Pardon me for this newbie question. I recently found that a strange thing when casting char into short. Basically, if the char is overflowed, when casting into short the binary number is prepended with 11111111. If the char is not overflowed, it will be prepended with 00000000.
For example,
char a = 130;
short b = (short)a;
printf("%hhx\n", a);
printf("%hx\n", b);
prints
82
ff82
While
char a = 125;
short b = (short)a;
printf("%hhx\n", a);
printf("%hx\n", b);
prints
7d
7d
So when doing casting, do variable type and value get checked before deciding what exactly binary number it's casted into (deciding b/w prepending 0xFF or 0x00)? Is there any reason behind this? It seems always doing (short)a & 0x00FF would be a good practice?

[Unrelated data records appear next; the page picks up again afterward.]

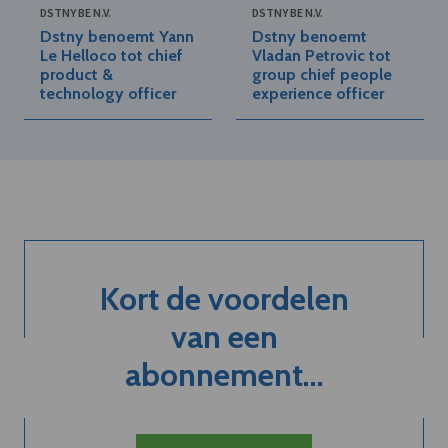
DSTNY BE N.V.
DSTNY BE N.V.
Dstny benoemt Yann
Dstny benoemt
Le Helloco tot chief
Vladan Petrovic tot
product &
group chief people
technology officer
experience officer
Kort de voordelen
van een
abonnement...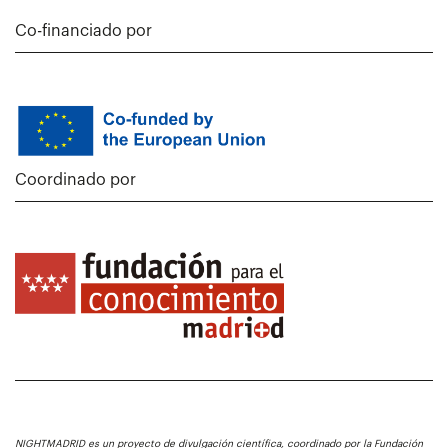
Co-financiado por
Coordinado por
NIGHTMADRID es un proyecto de divulgación científica, coordinado por la Fundación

Read up on: 2's complement for how negative numbers are encoded in binary.
In a signed char, assuming an 8-bit char width and 2's complement arch, a char can hold a value between -128 to +127.
When you say:
char a = 130;
That's out of range.
130 as integer in 32-bit binary is: 00000000 00000000 00000000 10000010
In Hex, it's: 00 00 00 82. That's where your 82 value is coming from.
When int(130) is cast to char it's basically just chopping off all by the last byte of bits: 10000010.
Hence char a = <binary:10000010> is -126 in 2's complement arithmetic.
So when you assign short b = a, you're just assigned -126 to a short.
In 2's complement architecture, when a negative number gets promoted to a larger type, it gets "sign extended". That is, if the most significant bit of the signed char is 1, then when it gets converted to short, the extra byte is prepended with leading 1s as well. That is, -126 as a 16-bit binary is: 11111111 10000010 or 0xff82
Try declaring a as unsigned char and you should get different results.